In 2020, Automation Anywhere commissioned a global study of more than 10,000 office workers, revealing the world’s most hated administrative task – manual data entry. Manual data entry is a legacy workflow that many businesses continue to rely on despite its many flaws. 80% of the time, a document arrives at a business as part of a core process; it is in an unstructured format such as an image or PDF document. 

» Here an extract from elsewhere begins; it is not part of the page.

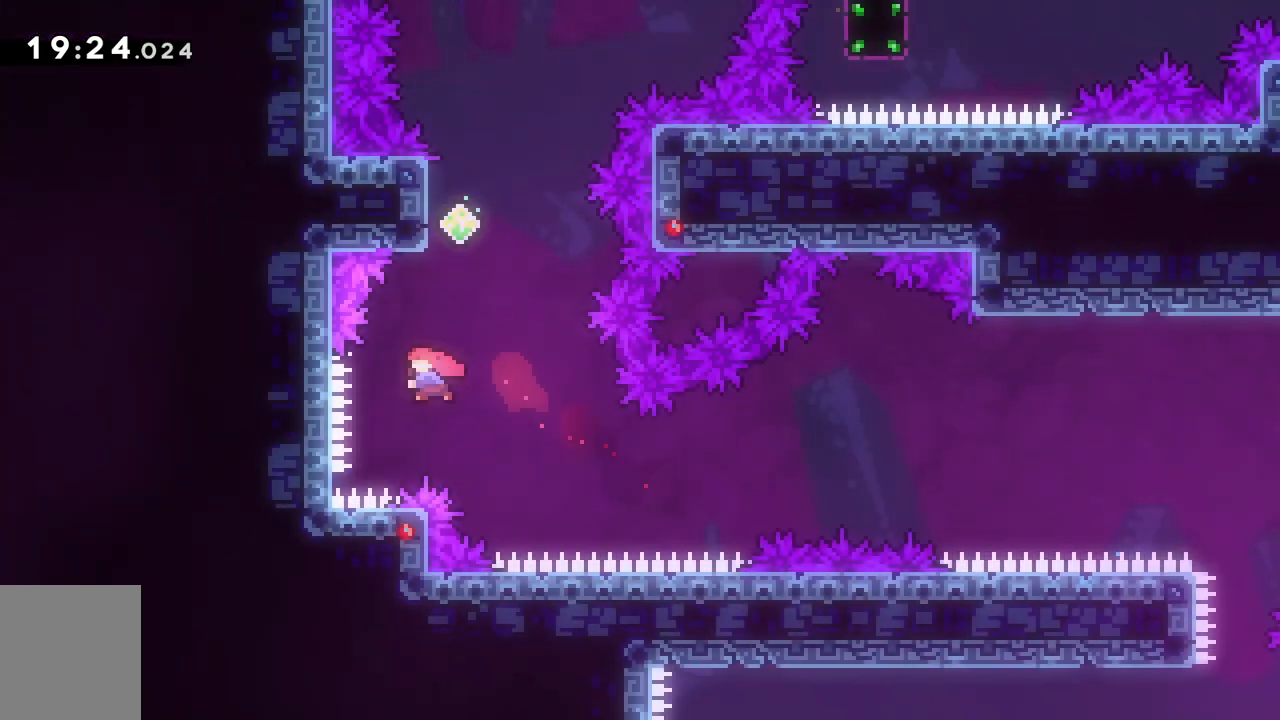
{"keys": ["d", "space", "w"], "events": [[133, "dash", "up"], [234, "d", "down"], [234, "space", "down"]]}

These formats, while being useful methods of sharing documents back and forth between professionals, are not useful to computer systems. Manual data entry is the process of literally typing the unstructured data in these files into computer systems and applications where it can then be processed. This soul-crushing task unnecessarily complicates a variety of business processes across industries. Whether it’s processing invoices for the AP team, or handling packaging lists, nobody likes having to manually type data into a computer. This is exactly the kind of mindless task that can leave your employees demotivated and potentially looking for another position. 

However, this data is essential to the success of your business. In order to pay your invoices and keep your vendors in a good relationship with you, your accounting or ERP system needs the data in those invoices. Failing to capture the data is not an option, so many organizations just press on, continuing to hire more and more data analysis and data entry professionals as the volume of data collected grows. 

Fortunately, it doesn’t have to be like this. 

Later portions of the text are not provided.